Task details:
Stop after the line with "right eye: (668, 530)"; until then, please copy every line of the records word for word from the first.

··· Material supplied ···

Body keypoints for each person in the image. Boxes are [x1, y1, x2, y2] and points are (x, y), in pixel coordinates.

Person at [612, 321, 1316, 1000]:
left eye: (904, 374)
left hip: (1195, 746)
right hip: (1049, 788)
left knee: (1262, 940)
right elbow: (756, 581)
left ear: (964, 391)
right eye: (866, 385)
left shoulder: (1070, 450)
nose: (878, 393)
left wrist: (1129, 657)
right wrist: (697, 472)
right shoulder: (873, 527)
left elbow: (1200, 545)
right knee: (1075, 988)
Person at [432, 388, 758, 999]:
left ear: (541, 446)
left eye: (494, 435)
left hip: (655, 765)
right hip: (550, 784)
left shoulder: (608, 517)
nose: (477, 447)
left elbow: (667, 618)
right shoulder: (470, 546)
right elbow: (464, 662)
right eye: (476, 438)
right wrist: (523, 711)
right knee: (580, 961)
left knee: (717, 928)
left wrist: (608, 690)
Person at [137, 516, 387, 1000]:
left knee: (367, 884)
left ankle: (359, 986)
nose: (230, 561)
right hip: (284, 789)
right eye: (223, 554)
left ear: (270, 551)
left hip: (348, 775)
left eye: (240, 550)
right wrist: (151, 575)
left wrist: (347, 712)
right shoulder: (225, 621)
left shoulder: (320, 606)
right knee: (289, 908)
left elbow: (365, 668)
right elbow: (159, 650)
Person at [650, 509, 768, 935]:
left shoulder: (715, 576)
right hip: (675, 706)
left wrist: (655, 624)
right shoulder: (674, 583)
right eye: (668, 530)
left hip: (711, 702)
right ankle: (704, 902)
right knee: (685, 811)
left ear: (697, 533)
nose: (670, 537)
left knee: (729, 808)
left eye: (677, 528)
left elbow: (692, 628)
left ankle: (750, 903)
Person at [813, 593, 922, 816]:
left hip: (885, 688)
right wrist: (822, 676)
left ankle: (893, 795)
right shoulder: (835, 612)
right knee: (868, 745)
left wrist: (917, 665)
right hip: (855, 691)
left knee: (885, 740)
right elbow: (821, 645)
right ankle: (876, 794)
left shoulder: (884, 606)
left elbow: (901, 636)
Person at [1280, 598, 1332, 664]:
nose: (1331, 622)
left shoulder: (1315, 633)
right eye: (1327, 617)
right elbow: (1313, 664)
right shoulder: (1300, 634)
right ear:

···

Result below:
Body keypoints for each person in the image. Boxes are [x1, y1, x2, y2] and points are (x, y), in pixel coordinates.

Person at [612, 321, 1316, 1000]:
left eye: (904, 374)
left hip: (1195, 746)
right hip: (1049, 788)
left knee: (1262, 940)
right elbow: (756, 581)
left ear: (964, 391)
right eye: (866, 385)
left shoulder: (1070, 450)
nose: (878, 393)
left wrist: (1129, 657)
right wrist: (697, 472)
right shoulder: (873, 527)
left elbow: (1200, 545)
right knee: (1075, 988)
Person at [432, 388, 758, 999]:
left ear: (541, 446)
left eye: (494, 435)
left hip: (655, 765)
right hip: (550, 784)
left shoulder: (608, 517)
nose: (477, 447)
left elbow: (667, 618)
right shoulder: (470, 546)
right elbow: (464, 662)
right eye: (476, 438)
right wrist: (523, 711)
right knee: (580, 961)
left knee: (717, 928)
left wrist: (608, 690)
Person at [137, 516, 387, 1000]:
left knee: (367, 884)
left ankle: (359, 986)
nose: (230, 561)
right hip: (284, 789)
right eye: (223, 554)
left ear: (270, 551)
left hip: (348, 775)
left eye: (240, 550)
right wrist: (151, 575)
left wrist: (347, 712)
right shoulder: (225, 621)
left shoulder: (320, 606)
right knee: (289, 908)
left elbow: (365, 668)
right elbow: (159, 650)
Person at [650, 509, 768, 935]:
left shoulder: (715, 576)
right hip: (675, 706)
left wrist: (655, 624)
right shoulder: (674, 583)
right eye: (668, 530)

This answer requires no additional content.